> HOW TO COMPLETE THIS TASK
Reproduce the piece below about an afternoon at the park word for word, from its title through its final sentence.

> SUPPLIED TEXT

*** Begin section ***

Relaxing at the Park on a Thursday Afternoon

Park bench

A getabout town always refreshes me, and improves my mood and performance for the remains of the day.  It was a sunny, but cool day in Northwest Florida, and I wasn’t going to waste it.

My husband and I went to Books-A-Million for a lookaround (my term for “window shopping”) with our daughter, who pretty much goes wherever we go, or stays at home with one of us.  Somehow, I think this is very important.

Walking into a bookstore is like a walking into a literary paradise–instead of a plethora of colors like the Crayola 64-pack, it’s 26 letters, all in different orders, not one the same.  Books, to me, are “unique and wonderfully created”.  Standing in the midst of it all, I realize how little time I have to read, how few books I have truly read.  I scarce can take it all in.

I use my husband’s cameraphone to take pictures of the covers of all the books I want to buy for less than half the price at Amazon, as I will never remember them.  I have quite a faulty memory–perhaps that is why I write,  why I take so many pictures.  I don’t ever want to forget how I felt when Hannah was born, how she looked when she first came out, or her incredible laugh that is contagious.  I want her to know someday what she cannot remember now.

*** End section ***

> INFORMATION
*** Begin section ***

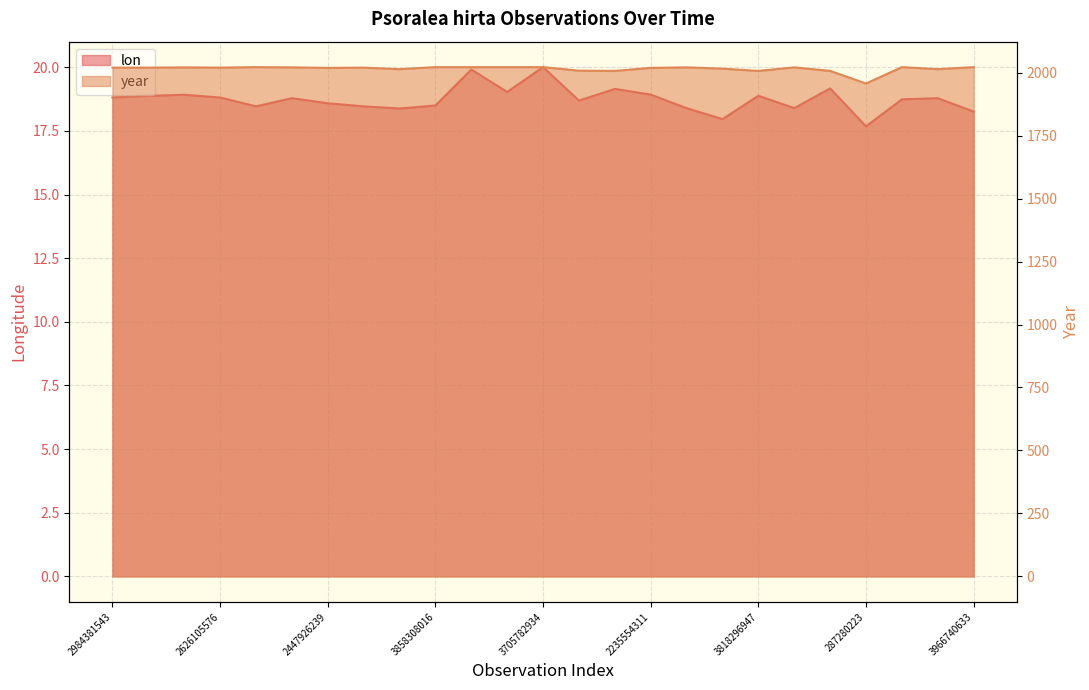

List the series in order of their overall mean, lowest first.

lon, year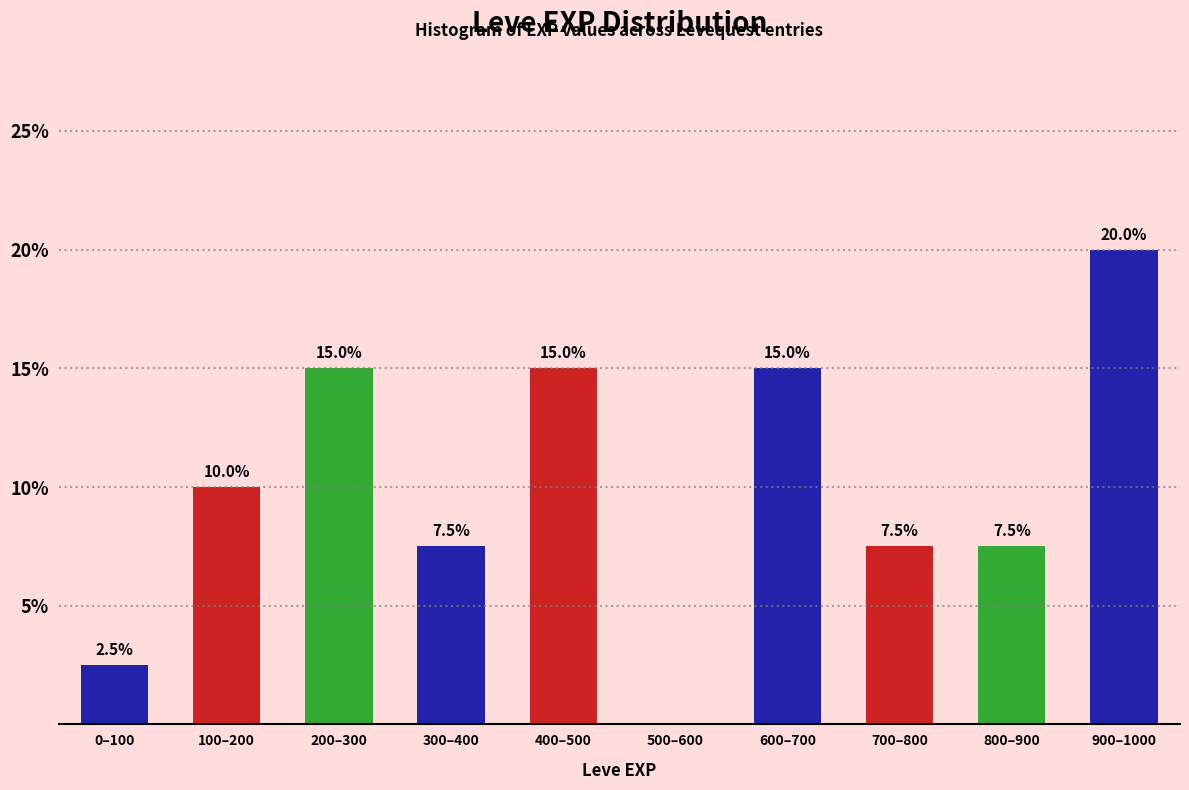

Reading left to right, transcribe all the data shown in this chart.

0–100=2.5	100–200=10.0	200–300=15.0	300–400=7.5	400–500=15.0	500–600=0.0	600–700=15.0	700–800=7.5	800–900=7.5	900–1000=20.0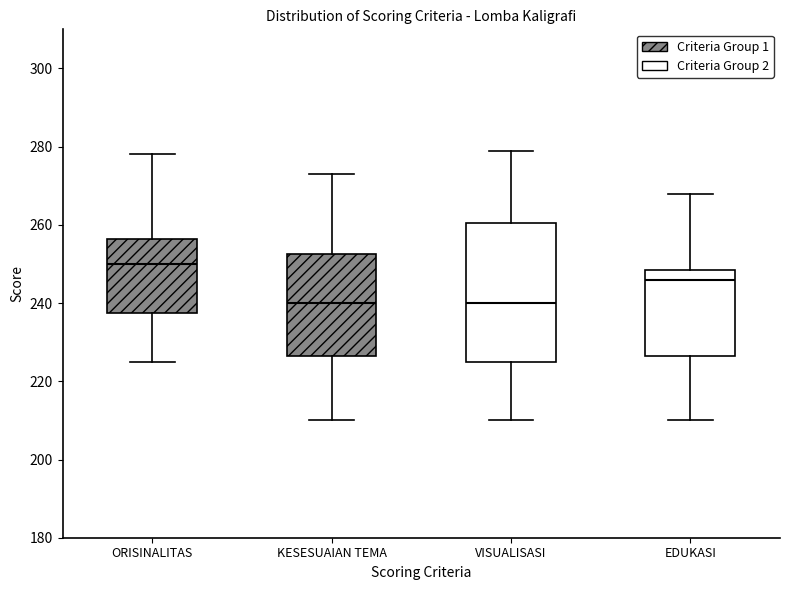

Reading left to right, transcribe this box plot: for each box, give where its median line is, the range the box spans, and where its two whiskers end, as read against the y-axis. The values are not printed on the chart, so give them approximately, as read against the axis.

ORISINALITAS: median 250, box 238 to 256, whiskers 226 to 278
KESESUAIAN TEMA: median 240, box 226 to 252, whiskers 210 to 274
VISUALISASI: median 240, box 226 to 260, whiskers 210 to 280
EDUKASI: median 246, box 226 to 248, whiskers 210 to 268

*** End section ***

> FINISHED TASK
Relaxing at the Park on a Thursday Afternoon

Park bench

A getabout town always refreshes me, and improves my mood and performance for the remains of the day.  It was a sunny, but cool day in Northwest Florida, and I wasn’t going to waste it.

My husband and I went to Books-A-Million for a lookaround (my term for “window shopping”) with our daughter, who pretty much goes wherever we go, or stays at home with one of us.  Somehow, I think this is very important.

Walking into a bookstore is like a walking into a literary paradise–instead of a plethora of colors like the Crayola 64-pack, it’s 26 letters, all in different orders, not one the same.  Books, to me, are “unique and wonderfully created”.  Standing in the midst of it all, I realize how little time I have to read, how few books I have truly read.  I scarce can take it all in.

I use my husband’s cameraphone to take pictures of the covers of all the books I want to buy for less than half the price at Amazon, as I will never remember them.  I have quite a faulty memory–perhaps that is why I write,  why I take so many pictures.  I don’t ever want to forget how I felt when Hannah was born, how she looked when she first came out, or her incredible laugh that is contagious.  I want her to know someday what she cannot remember now.